Extract the text of every line below verbatim, leaving the pictures out of your answer.

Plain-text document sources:
##############################

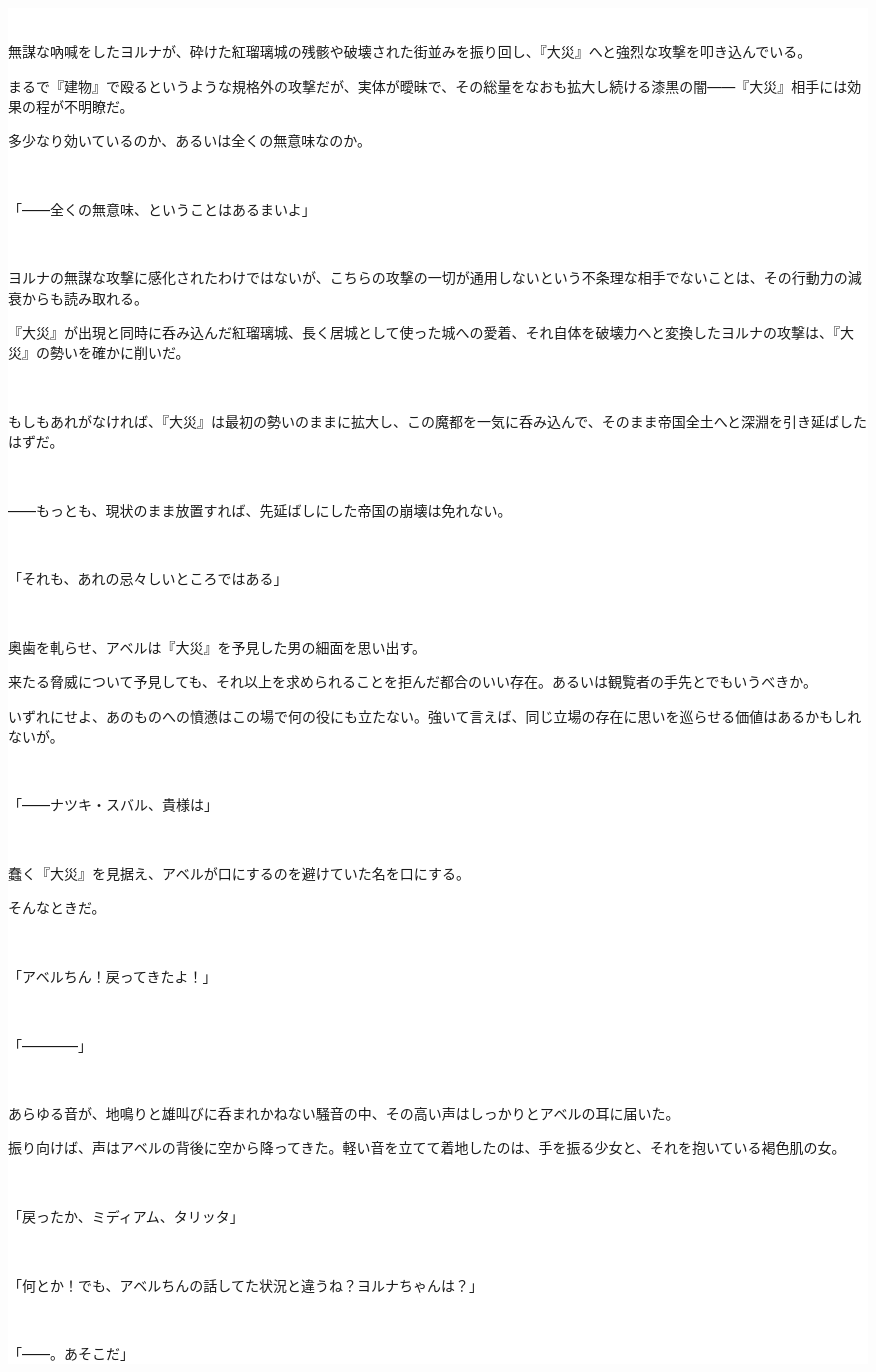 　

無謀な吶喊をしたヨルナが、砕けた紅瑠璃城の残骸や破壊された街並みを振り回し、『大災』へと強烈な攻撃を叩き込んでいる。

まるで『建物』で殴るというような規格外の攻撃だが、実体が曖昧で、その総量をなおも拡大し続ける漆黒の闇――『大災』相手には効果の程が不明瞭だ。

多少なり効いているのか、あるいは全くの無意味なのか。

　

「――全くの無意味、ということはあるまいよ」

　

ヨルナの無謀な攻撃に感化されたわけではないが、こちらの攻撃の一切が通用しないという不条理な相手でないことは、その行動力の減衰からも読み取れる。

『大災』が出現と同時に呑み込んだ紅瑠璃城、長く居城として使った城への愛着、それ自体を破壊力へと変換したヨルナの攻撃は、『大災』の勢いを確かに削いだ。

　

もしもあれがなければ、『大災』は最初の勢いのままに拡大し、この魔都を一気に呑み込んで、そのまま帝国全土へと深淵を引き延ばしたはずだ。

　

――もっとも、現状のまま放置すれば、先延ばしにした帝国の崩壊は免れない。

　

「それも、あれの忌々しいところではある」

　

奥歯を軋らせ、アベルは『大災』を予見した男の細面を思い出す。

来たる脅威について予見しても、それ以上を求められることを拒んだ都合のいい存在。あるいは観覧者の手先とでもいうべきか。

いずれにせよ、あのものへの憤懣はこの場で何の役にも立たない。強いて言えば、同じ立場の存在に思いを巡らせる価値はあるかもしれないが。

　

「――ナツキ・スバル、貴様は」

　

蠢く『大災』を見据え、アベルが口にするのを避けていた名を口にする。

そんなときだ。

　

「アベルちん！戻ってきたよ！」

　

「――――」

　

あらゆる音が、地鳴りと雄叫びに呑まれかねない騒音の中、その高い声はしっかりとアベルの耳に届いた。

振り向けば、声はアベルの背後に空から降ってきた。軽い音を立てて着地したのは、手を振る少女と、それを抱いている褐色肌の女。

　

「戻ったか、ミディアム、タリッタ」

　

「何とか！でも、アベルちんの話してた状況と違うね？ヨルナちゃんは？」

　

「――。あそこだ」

##############################

OUTPUT FOR THIS TASK:
無謀な吶喊をしたヨルナが、砕けた紅瑠璃城の残骸や破壊された街並みを振り回し、『大災』へと強烈な攻撃を叩き込んでいる。

まるで『建物』で殴るというような規格外の攻撃だが、実体が曖昧で、その総量をなおも拡大し続ける漆黒の闇――『大災』相手には効果の程が不明瞭だ。

多少なり効いているのか、あるいは全くの無意味なのか。

　

「――全くの無意味、ということはあるまいよ」

　

ヨルナの無謀な攻撃に感化されたわけではないが、こちらの攻撃の一切が通用しないという不条理な相手でないことは、その行動力の減衰からも読み取れる。

『大災』が出現と同時に呑み込んだ紅瑠璃城、長く居城として使った城への愛着、それ自体を破壊力へと変換したヨルナの攻撃は、『大災』の勢いを確かに削いだ。

　

もしもあれがなければ、『大災』は最初の勢いのままに拡大し、この魔都を一気に呑み込んで、そのまま帝国全土へと深淵を引き延ばしたはずだ。

　

――もっとも、現状のまま放置すれば、先延ばしにした帝国の崩壊は免れない。

　

「それも、あれの忌々しいところではある」

　

奥歯を軋らせ、アベルは『大災』を予見した男の細面を思い出す。

来たる脅威について予見しても、それ以上を求められることを拒んだ都合のいい存在。あるいは観覧者の手先とでもいうべきか。

いずれにせよ、あのものへの憤懣はこの場で何の役にも立たない。強いて言えば、同じ立場の存在に思いを巡らせる価値はあるかもしれないが。

　

「――ナツキ・スバル、貴様は」

　

蠢く『大災』を見据え、アベルが口にするのを避けていた名を口にする。

そんなときだ。

　

「アベルちん！戻ってきたよ！」

　

「――――」

　

あらゆる音が、地鳴りと雄叫びに呑まれかねない騒音の中、その高い声はしっかりとアベルの耳に届いた。

振り向けば、声はアベルの背後に空から降ってきた。軽い音を立てて着地したのは、手を振る少女と、それを抱いている褐色肌の女。

　

「戻ったか、ミディアム、タリッタ」

　

「何とか！でも、アベルちんの話してた状況と違うね？ヨルナちゃんは？」

　

「――。あそこだ」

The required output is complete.